Task brief: Return a copy of every line in the data below that contains "click".
┌────────
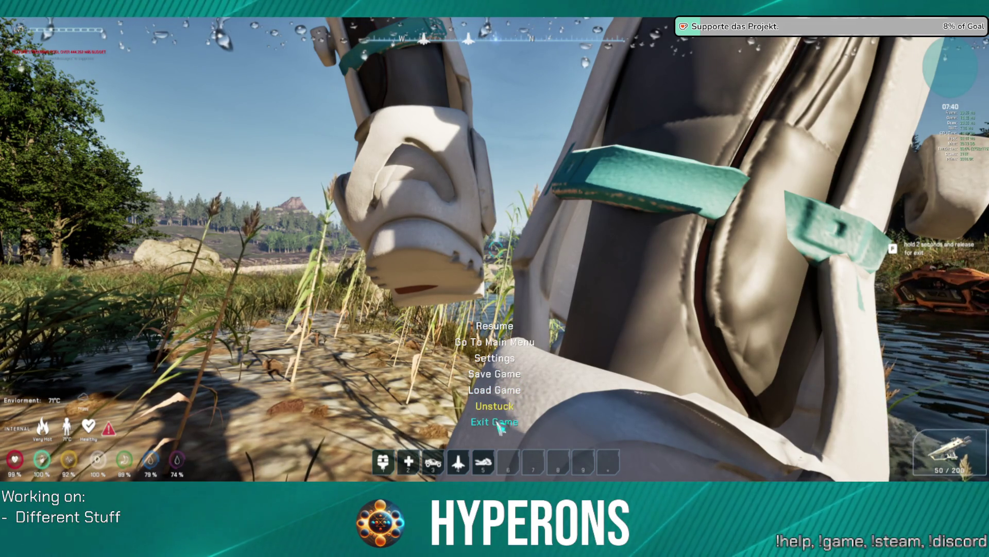
click(550, 399)
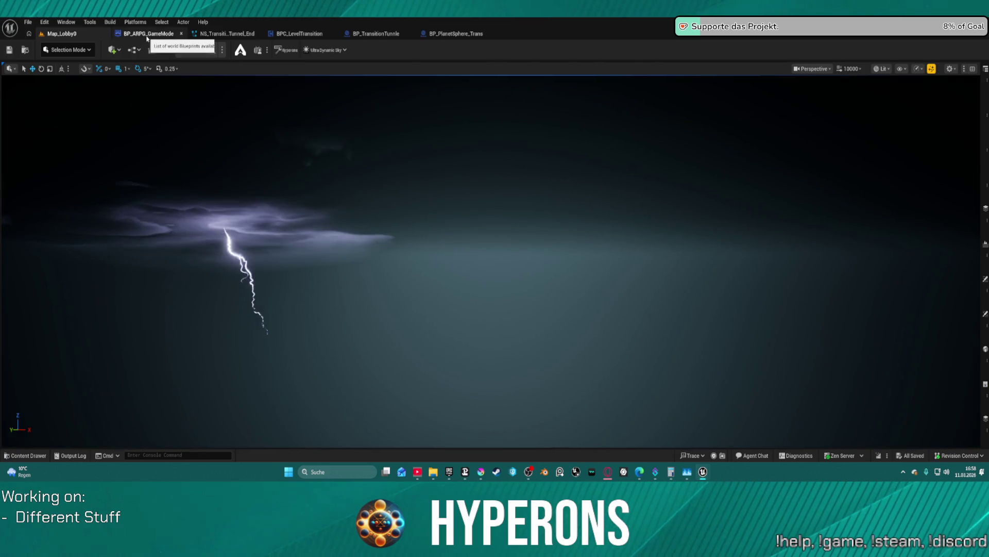
Inspect the BP_ARPG_GameMode event graph, panning across its nodes.
click(149, 35)
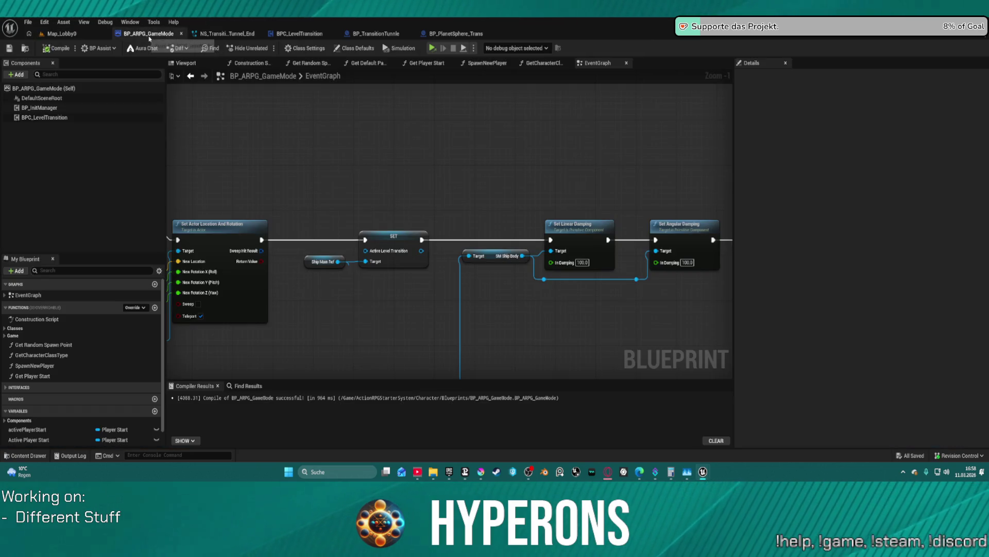
scroll(421, 238, down, 5)
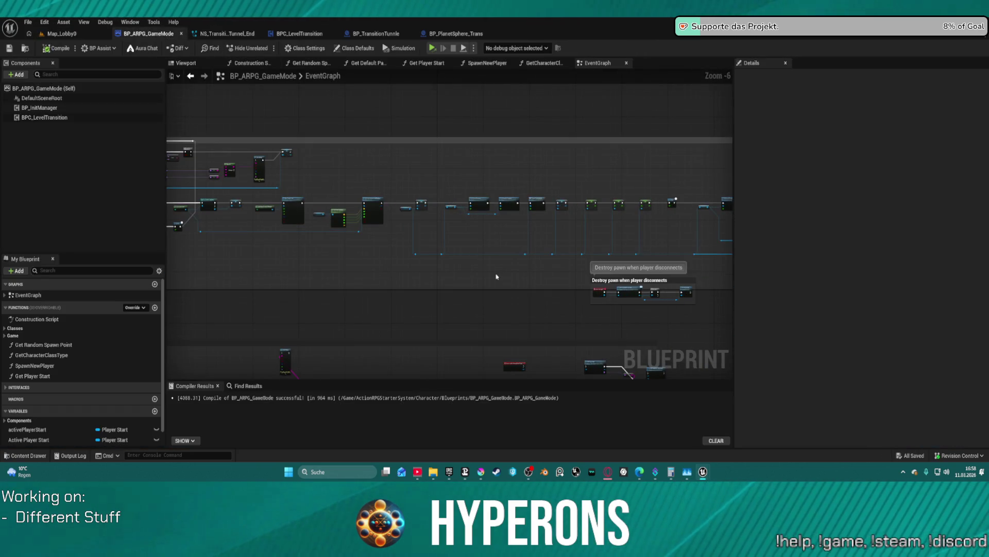
mouse_move(480, 233)
mouse_down()
mouse_move(316, 210)
mouse_move(377, 224)
mouse_move(367, 219)
mouse_up()
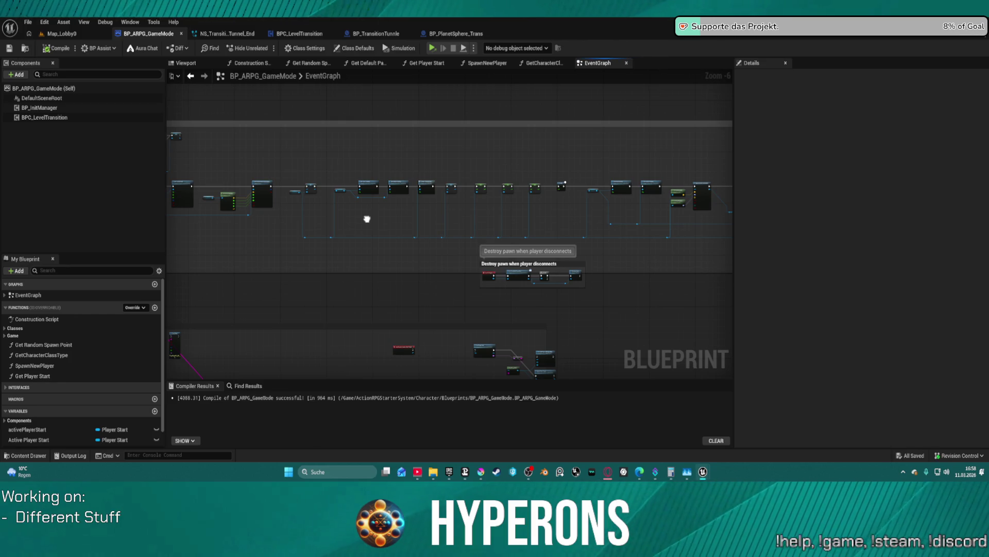
Glance at BP_PlanetSphere_Trans and BP_TransitionTunnle, then return to Map_Lobby0 and open the Play options.
click(455, 34)
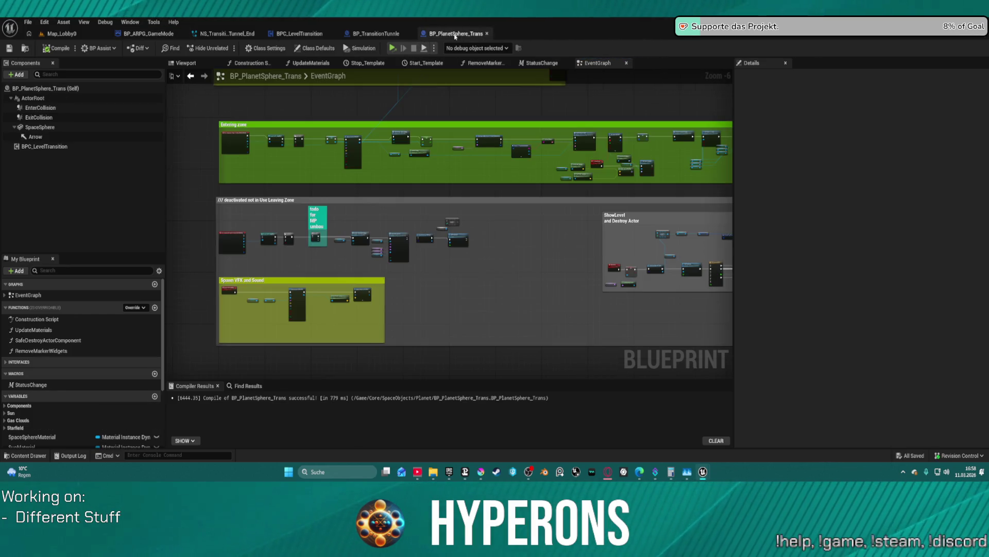
click(389, 33)
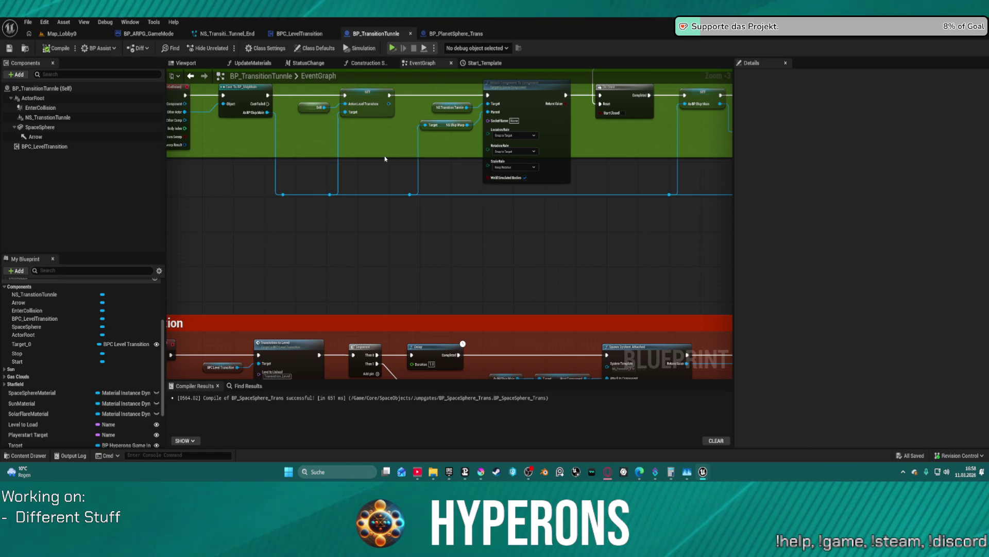
click(99, 37)
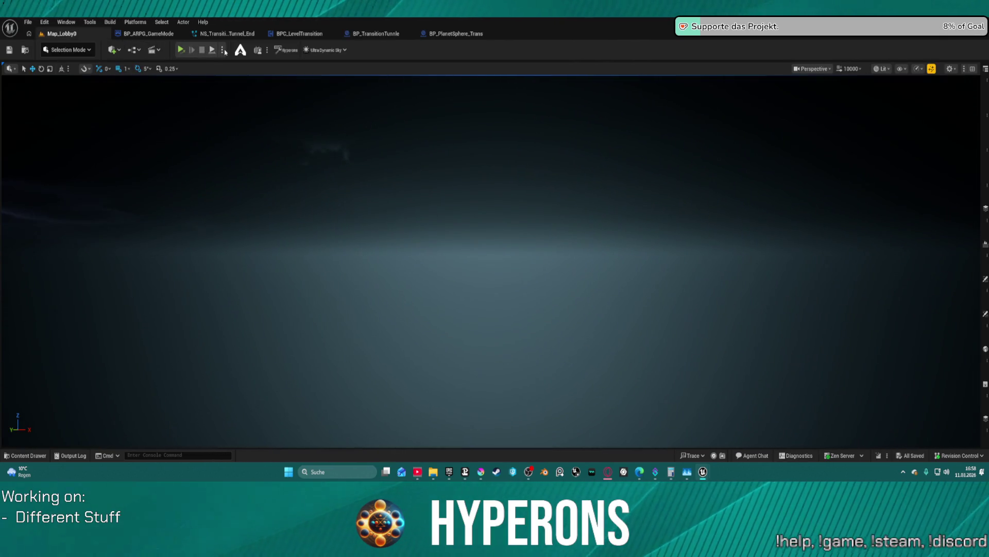
click(224, 50)
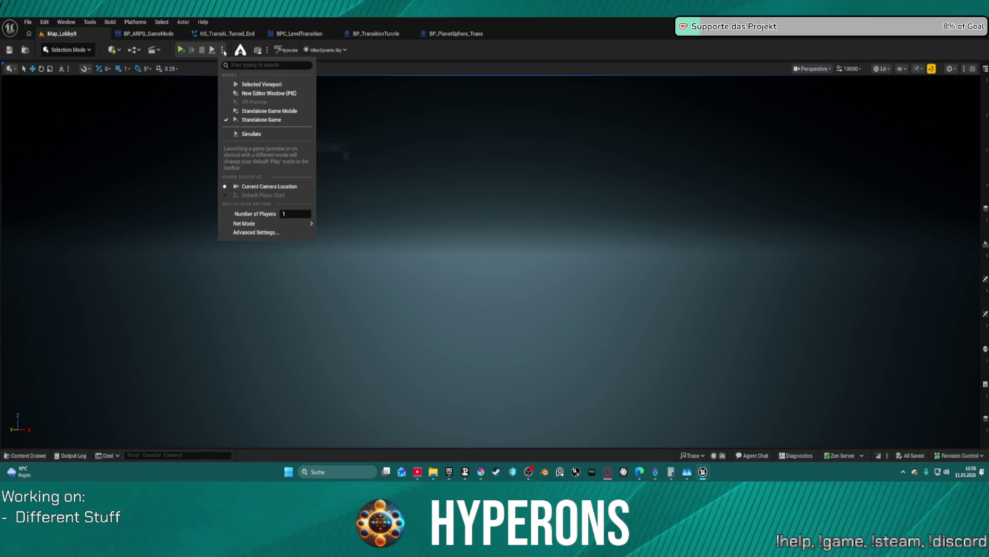
Play-test in a New Editor Window, start New Eden with the saved character, and warp toward Pollux.
click(256, 93)
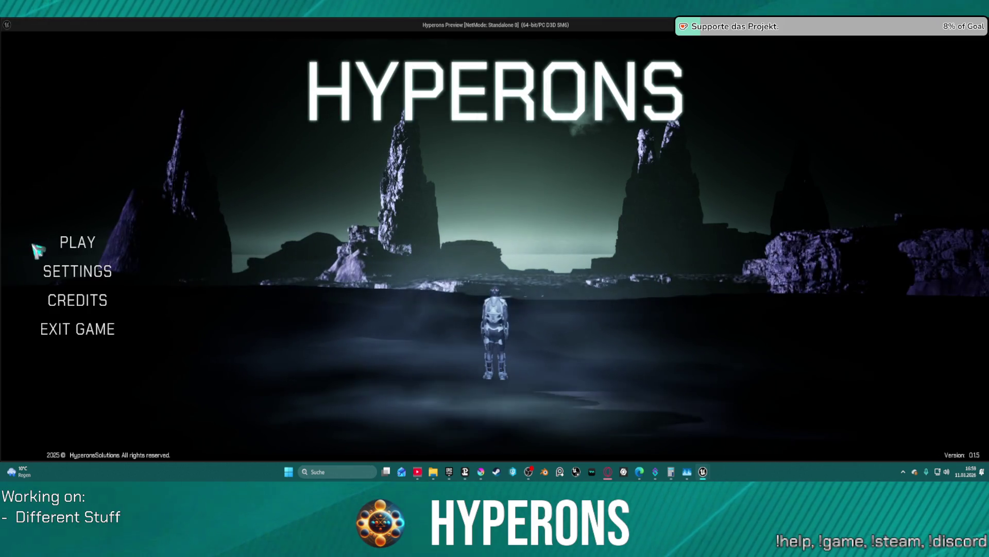
click(96, 250)
click(363, 202)
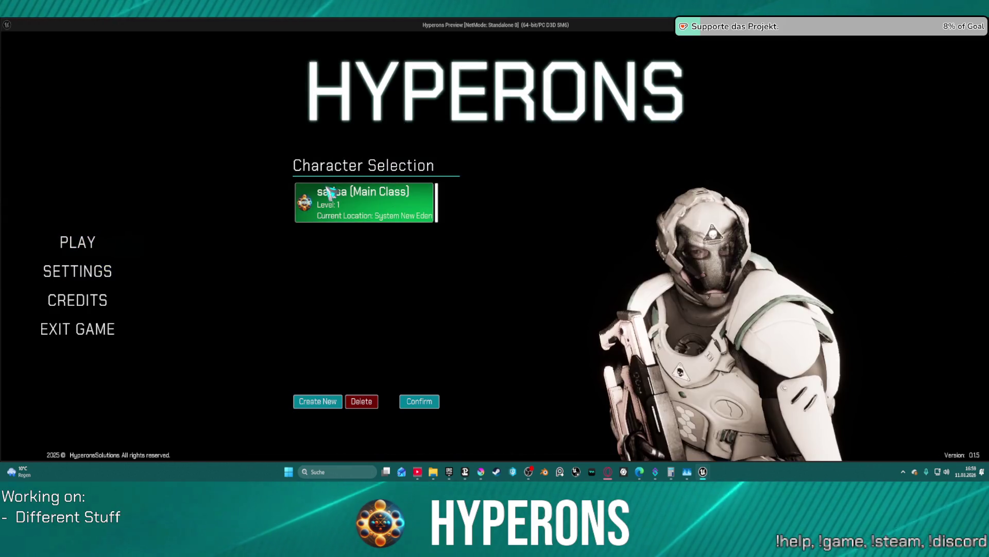
click(419, 402)
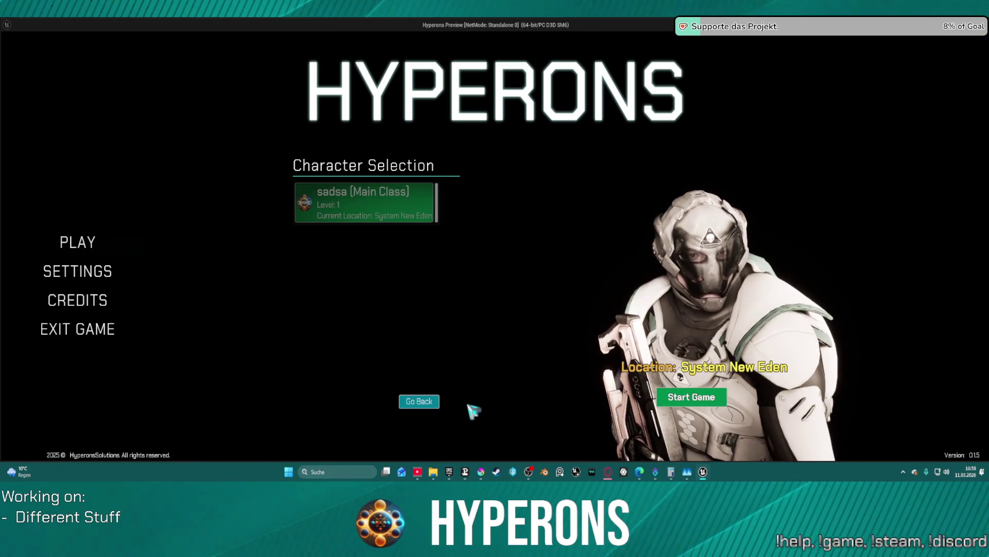
click(735, 402)
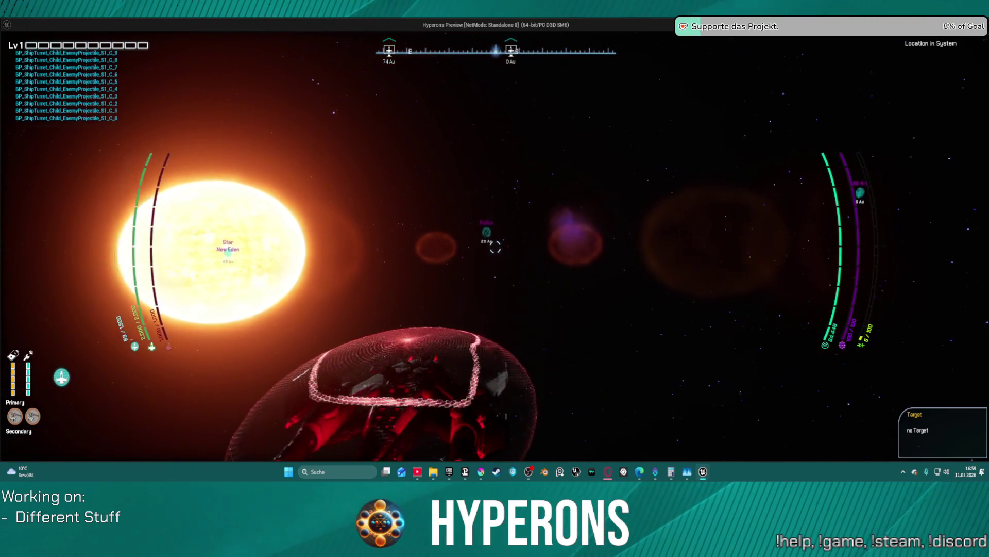
key(t)
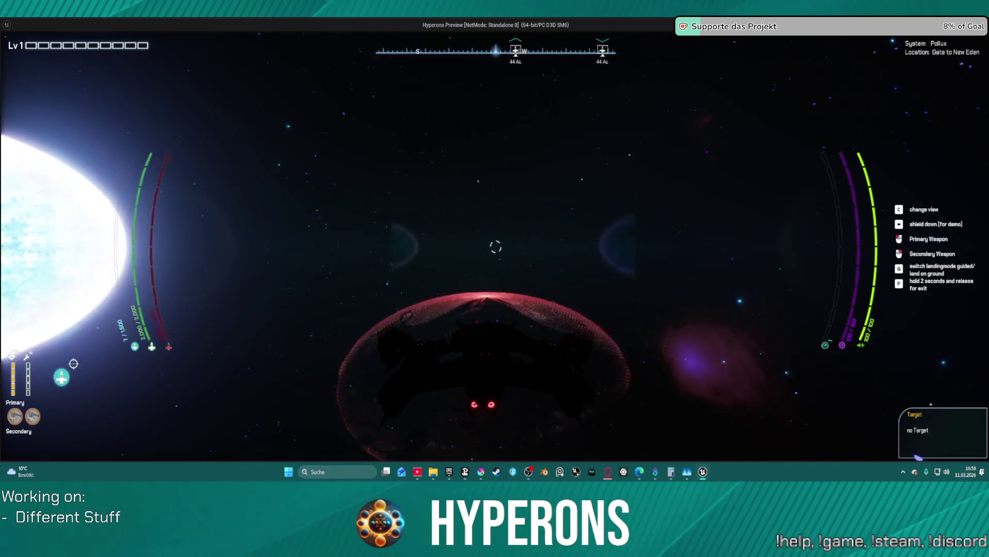
End the play-test, check NS_Transition_Tunnel_End, then bring up the BP_TransitionTunnle blueprint.
key(Escape)
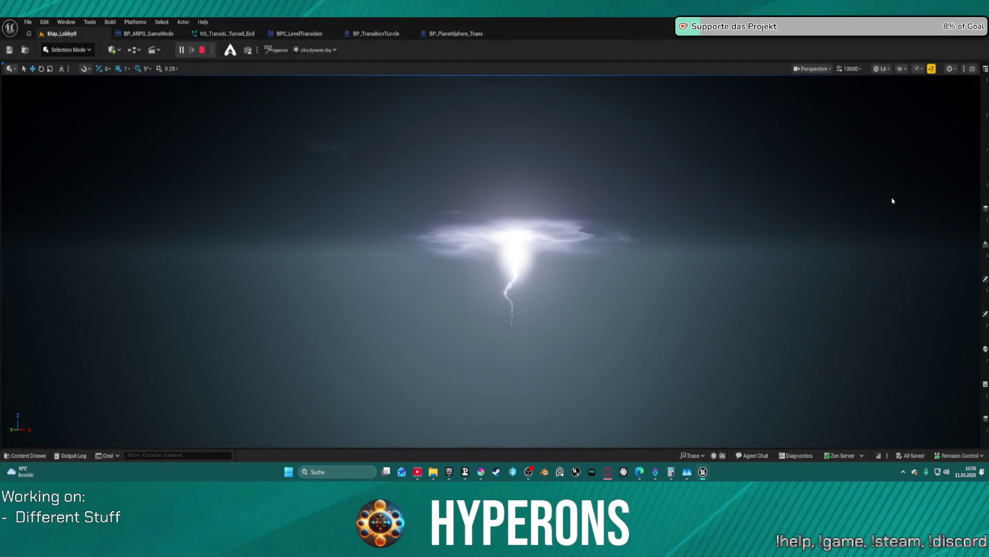
click(227, 33)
└────────
Result below:
click(550, 399)
click(149, 35)
click(455, 34)
click(389, 33)
click(99, 37)
click(224, 50)
click(256, 93)
click(96, 250)
click(363, 202)
click(419, 402)
click(735, 402)
click(227, 33)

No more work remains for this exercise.